Business News
Storm brews over new tea growers’ financier by KTDA
KTDA headquarters in Nairobi. Photo/FILE
Posted Friday, November 6 2009 at 22:07
The government is in tight corner over the registration of Greenland Fedha Limited, a subsidiary microfinance institution by Kenya Tea Development Agency, which is viewed as threat to rural tea savings and credit societies.
Finance minister Uhuru Kenyatta, whose office registered the outfit, last week refused to comment on the matter even as his Co-operative Development and Marketing counterpart Joseph Nyagah maintained that he was opposed to the microfinance seen as spelling doom to 52 rural tea Saccos. “I do not want to comment on that right now, and will do so after consultations,” said Mr Kenyatta.
Offer credit
Greenland Fedha Limited is a non-deposit taking microfinance institution formed to offer credit input to farmers. However, the source of the Sh160 million capital is also raising concern with Mr Nyagah saying the money could be farmers’ deductions which should have been paid as dividends. The tea agency, however, says the funds were internally generated.
While registration of the microfinance is within the law, players in the Sacco movement say it has exposed loopholes that can be exploited by dominant institutions to disadvantage other operators.

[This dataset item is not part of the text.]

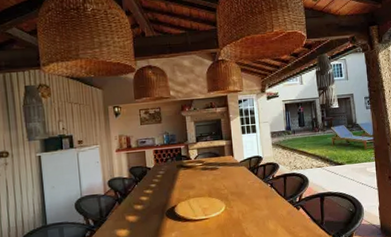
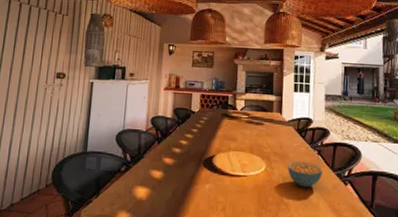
cereal bowl: none [245,195,277,219] -> present [288,160,322,188]

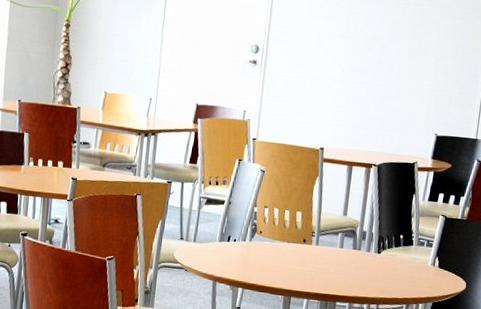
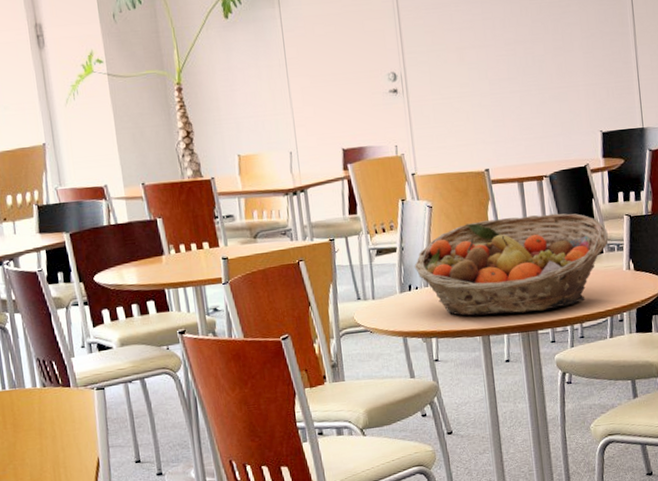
fruit basket: none [236,192,421,286] -> present [414,213,609,316]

Kenya Union of Savings and Credit Co-operatives managing director Carilus Ademba said they had fowarded their complaints to Mr Nyagah and were waiting for communication over the issue.
“We had a discussion with the Minister for Co-operative and left it to him to resolve the matter at policy level with the Finance minister,” he said last week. Mr Ademba said the implication of the move by KTDA would be to kill rural tea Saccos if allowed to operate. “The threat is big; it’s very delicate when you have a body like KTDA competing with the rural Saccos. It requires lobbying,” he said.
Experts say that the government might have to formulate a policy to wriggle out of the problem. Mr Peter Kegode, an agribusiness expert, said the situation was an indication of the need for the government to open up the issues of policy to more public scrutiny. “The MFI strategy is part of KTDA’s restructuring agenda. However, it shows a serious oversight on their part not to create a buy-in strategy with the existing stakeholders. It could be futile,” said Mr Kegode.
In September, Kussco said the microfinance should be deregistered because it posed a threat to rural Saccos which depend on farmers’ deductions by the agency through the check-off system. Other organisations that have added their voices of protest are Kenya Rural Savings and Credit Societies Union (Kerussu) and the Kenya Union of Small Scale Tea Owners Association (Kusstoa).
Mr Ademba said 80 per cent of farmers were in the 52 tea saccos that hold Sh8 billion in deposits and Sh3 billion in share capital. The Saccos, he said, had loaned farmers about Sh7 billion whose repayment would be in jeopardy were the new microfinance to continue existing.
Facing problems
Kussco said Greenland was offering farmers credit disregarding their obligations to tea Saccos which could overburden them with loans with the likely result of abandoning tea growing. The umbrella organisation said Saccos had started experiencing problems with officers withholding deduction forms and delaying remittances to them. “The success of savings and credit facilities to farmers is attributed to the fact that they are paid by KTDA check-off system,” said Mr Ademba.
The tea agency was also accused of luring farmers by offering to buy out their loans and issuing to them fresh ones without any savings. “There is every likelihood that co-operative sector will witness heavy loan delinquency emanating from KTDA move,” he said. KTDA managing director, Lerioka Tiampati, in an earlier interview, defended the MFI saying there were 100,000 tea farmers who had no bank accounts and who stood to benefit from the institution.
Cope better
He said the MFI would strengthen the Saccos, while enabling KTDA to diversify and cope better with the changing international market. However, other stakeholders refute the claims and see it as spelling a death knell for Saccos. “Some of these tactics are aimed at discouraging the co-operative model of Saccos. It threatens to kill the co-operative spirit among the tea farmers,” said Kussco.